INSTRUÇÃO DE TRABALHO: Extraia dos registros abaixo, sem qualquer alteração, todas as linhas desde a que contém "l Park, where you" até a que contém "Newsletter sign up", incluindo ambas e nenhuma outra. Omita as imagens na resposta.

Registros de dados salvos:
_____

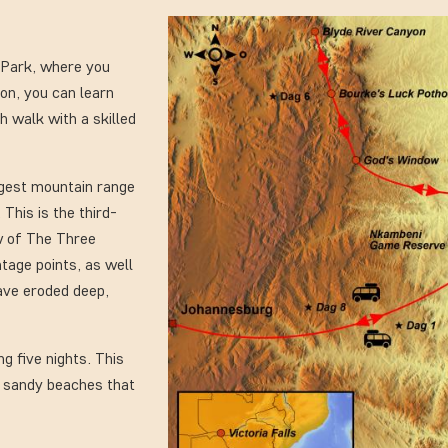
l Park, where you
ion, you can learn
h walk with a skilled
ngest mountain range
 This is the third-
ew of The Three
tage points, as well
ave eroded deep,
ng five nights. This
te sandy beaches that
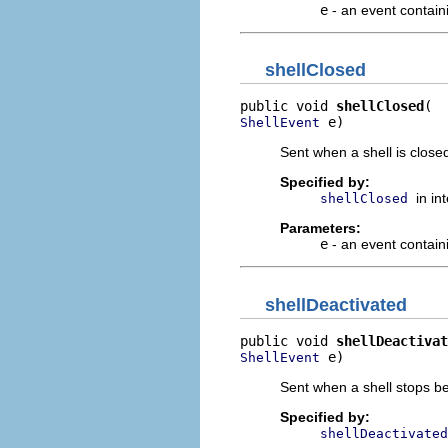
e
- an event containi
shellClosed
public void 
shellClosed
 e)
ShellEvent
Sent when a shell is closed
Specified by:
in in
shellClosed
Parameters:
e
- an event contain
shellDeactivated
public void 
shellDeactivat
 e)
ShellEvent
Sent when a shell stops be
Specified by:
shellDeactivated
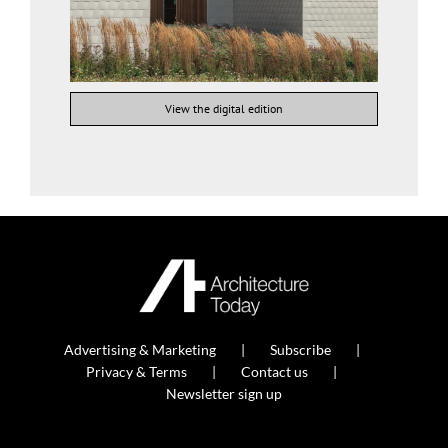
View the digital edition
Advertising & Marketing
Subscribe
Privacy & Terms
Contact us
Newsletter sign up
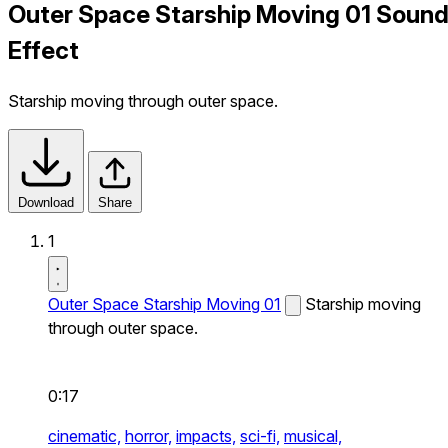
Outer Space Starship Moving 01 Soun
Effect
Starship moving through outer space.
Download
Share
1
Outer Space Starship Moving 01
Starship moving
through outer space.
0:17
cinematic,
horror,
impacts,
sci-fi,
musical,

_____

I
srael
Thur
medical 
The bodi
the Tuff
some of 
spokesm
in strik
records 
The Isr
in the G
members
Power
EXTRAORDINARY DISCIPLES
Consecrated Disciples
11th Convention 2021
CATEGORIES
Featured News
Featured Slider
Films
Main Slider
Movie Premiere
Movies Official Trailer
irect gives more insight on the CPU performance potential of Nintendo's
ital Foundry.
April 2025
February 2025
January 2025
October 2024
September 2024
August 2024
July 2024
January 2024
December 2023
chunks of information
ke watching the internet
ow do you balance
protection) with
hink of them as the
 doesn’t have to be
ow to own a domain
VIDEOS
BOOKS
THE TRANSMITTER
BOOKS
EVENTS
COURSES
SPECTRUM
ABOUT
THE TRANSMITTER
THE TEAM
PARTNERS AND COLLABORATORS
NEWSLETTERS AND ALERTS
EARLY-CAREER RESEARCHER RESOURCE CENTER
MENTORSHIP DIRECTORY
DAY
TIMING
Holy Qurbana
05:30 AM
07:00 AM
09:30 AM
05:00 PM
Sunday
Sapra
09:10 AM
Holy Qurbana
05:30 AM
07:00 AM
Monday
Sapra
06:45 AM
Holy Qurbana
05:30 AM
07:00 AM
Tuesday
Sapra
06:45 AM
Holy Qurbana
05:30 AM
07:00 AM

_____

RESPOSTA DO EXERCÍCIO:
l Park, where you
ion, you can learn
h walk with a skilled
ngest mountain range
 This is the third-
ew of The Three
tage points, as well
ave eroded deep,
ng five nights. This
te sandy beaches that
e
- an event containi
shellClosed
public void 
shellClosed
 e)
ShellEvent
Sent when a shell is closed
Specified by:
in in
shellClosed
Parameters:
e
- an event contain
shellDeactivated
public void 
shellDeactivat
 e)
ShellEvent
Sent when a shell stops be
Specified by:
shellDeactivated
View the digital edition
Advertising & Marketing
Subscribe
Privacy & Terms
Contact us
Newsletter sign up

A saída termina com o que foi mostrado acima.